---------- Data supplied

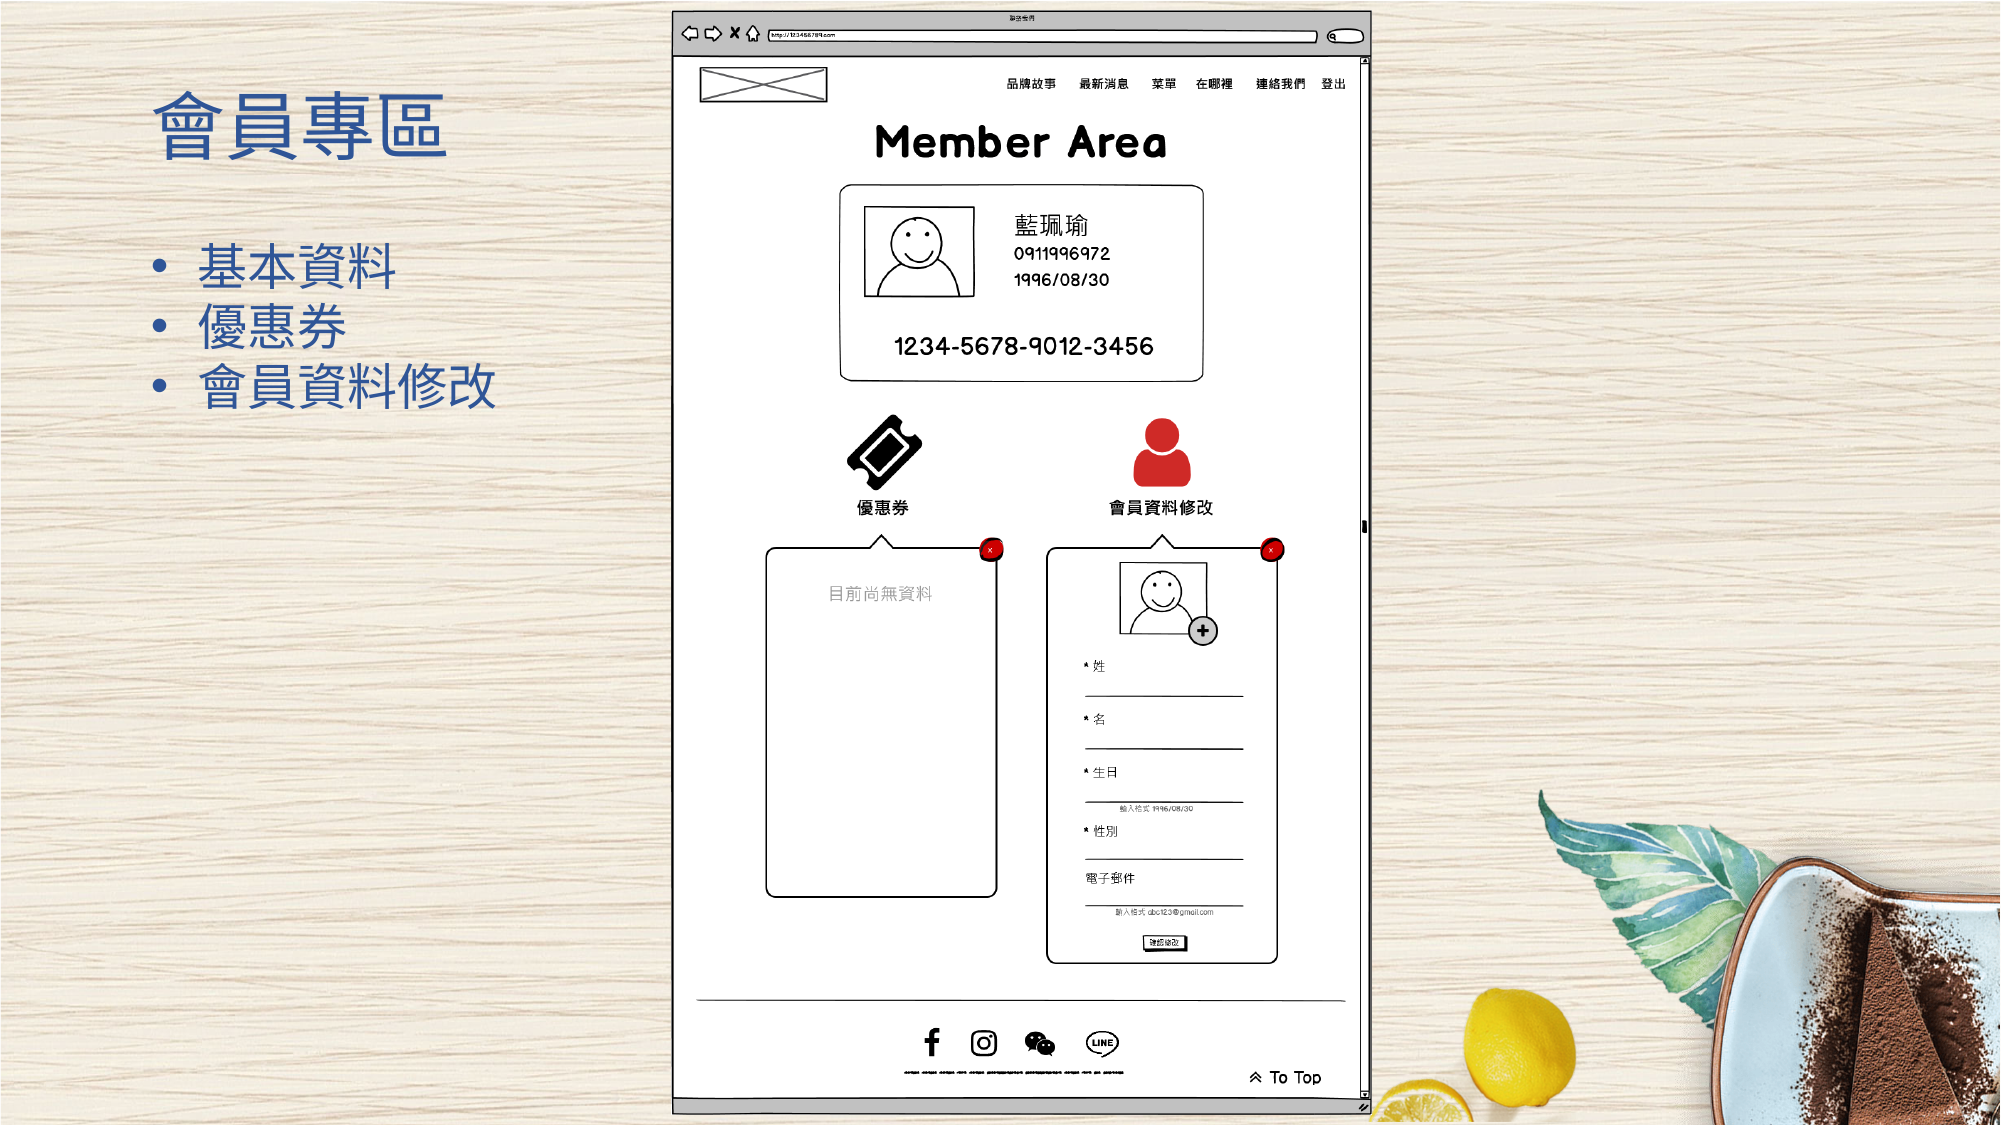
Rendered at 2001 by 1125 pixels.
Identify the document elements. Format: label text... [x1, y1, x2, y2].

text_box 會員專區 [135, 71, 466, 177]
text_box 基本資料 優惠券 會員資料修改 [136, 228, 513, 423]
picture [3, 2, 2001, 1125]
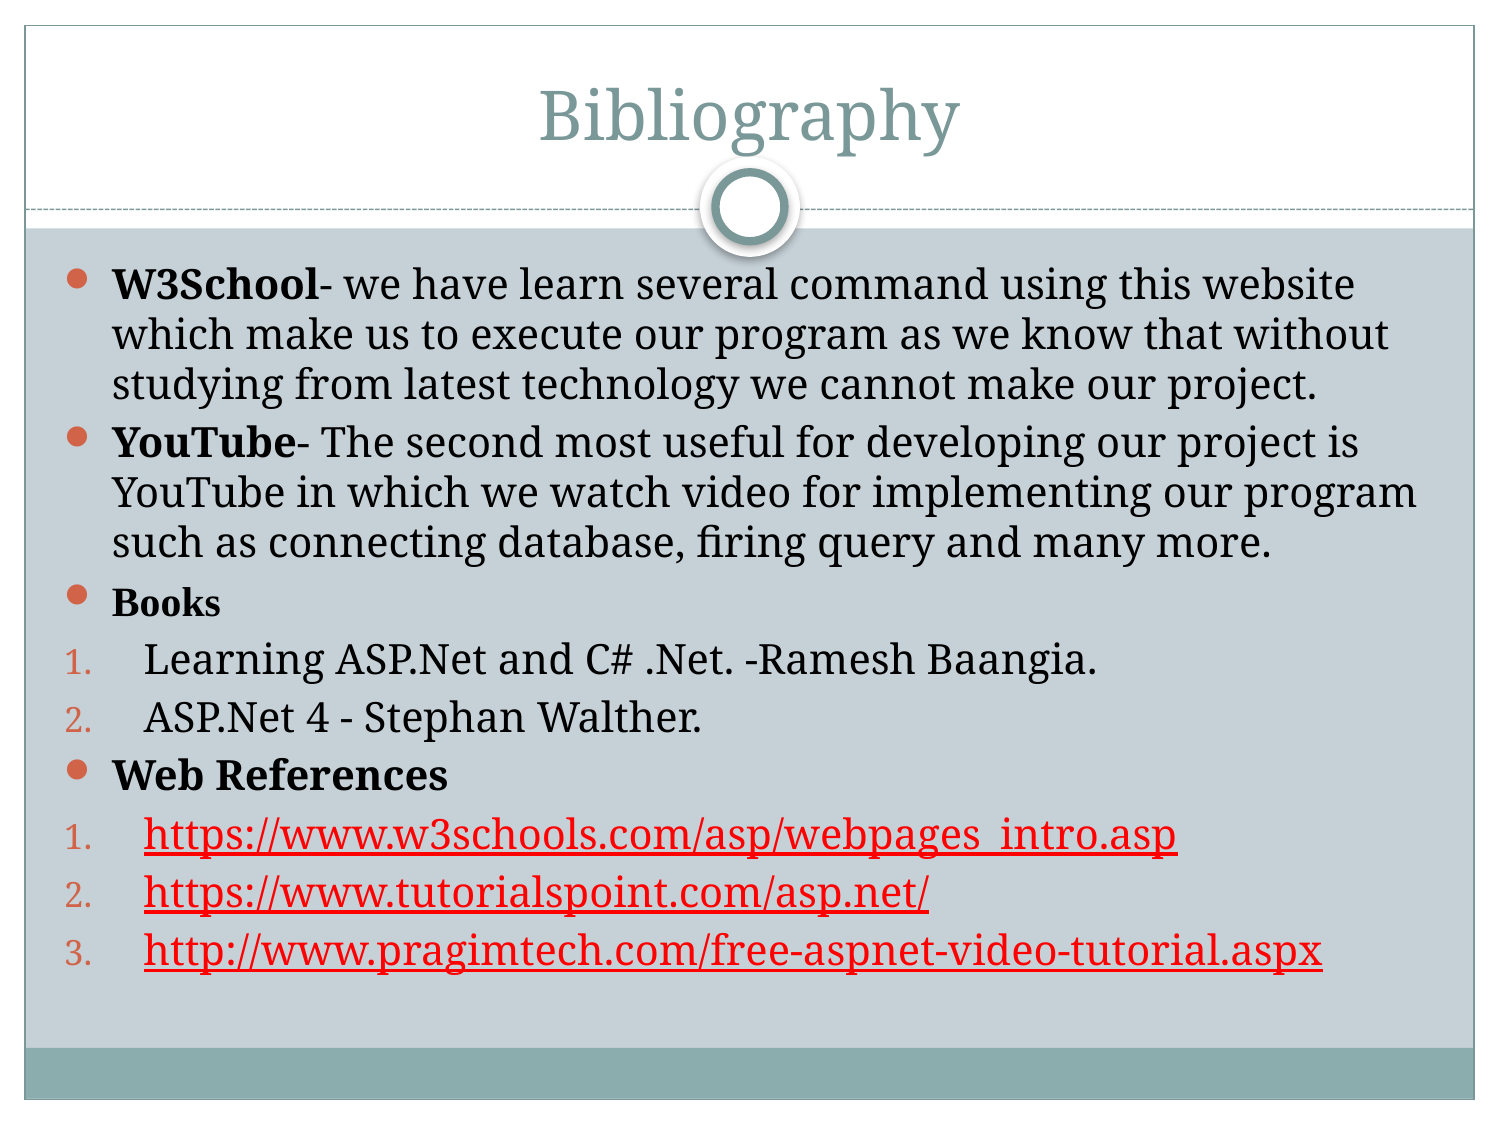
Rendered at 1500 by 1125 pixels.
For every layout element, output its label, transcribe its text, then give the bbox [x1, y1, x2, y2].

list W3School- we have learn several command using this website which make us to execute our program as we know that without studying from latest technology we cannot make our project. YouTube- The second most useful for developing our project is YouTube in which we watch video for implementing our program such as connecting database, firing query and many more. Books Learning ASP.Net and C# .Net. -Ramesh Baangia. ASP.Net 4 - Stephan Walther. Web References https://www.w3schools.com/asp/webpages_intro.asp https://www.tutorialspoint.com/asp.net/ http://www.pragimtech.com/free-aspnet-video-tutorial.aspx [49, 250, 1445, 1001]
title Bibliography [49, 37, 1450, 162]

--------------------

:: Work to be completed ::
The records above should be reproduced exactly, with the pictures omitted.

:: Your solution ::
Rendered at 2001 by 1125 pixels.
Identify the document elements. Format: label text... [x1, y1, x2, y2].

text_box 會員專區 [135, 71, 466, 177]
text_box 基本資料 優惠券 會員資料修改 [136, 228, 513, 423]
picture [3, 2, 2001, 1125]
Rendered at 1500 by 1125 pixels.
For every layout element, output its label, transcribe its text, then give the bbox [x1, y1, x2, y2].

list W3School- we have learn several command using this website which make us to execute our program as we know that without studying from latest technology we cannot make our project. YouTube- The second most useful for developing our project is YouTube in which we watch video for implementing our program such as connecting database, firing query and many more. Books Learning ASP.Net and C# .Net. -Ramesh Baangia. ASP.Net 4 - Stephan Walther. Web References https://www.w3schools.com/asp/webpages_intro.asp https://www.tutorialspoint.com/asp.net/ http://www.pragimtech.com/free-aspnet-video-tutorial.aspx [49, 250, 1445, 1001]
title Bibliography [49, 37, 1450, 162]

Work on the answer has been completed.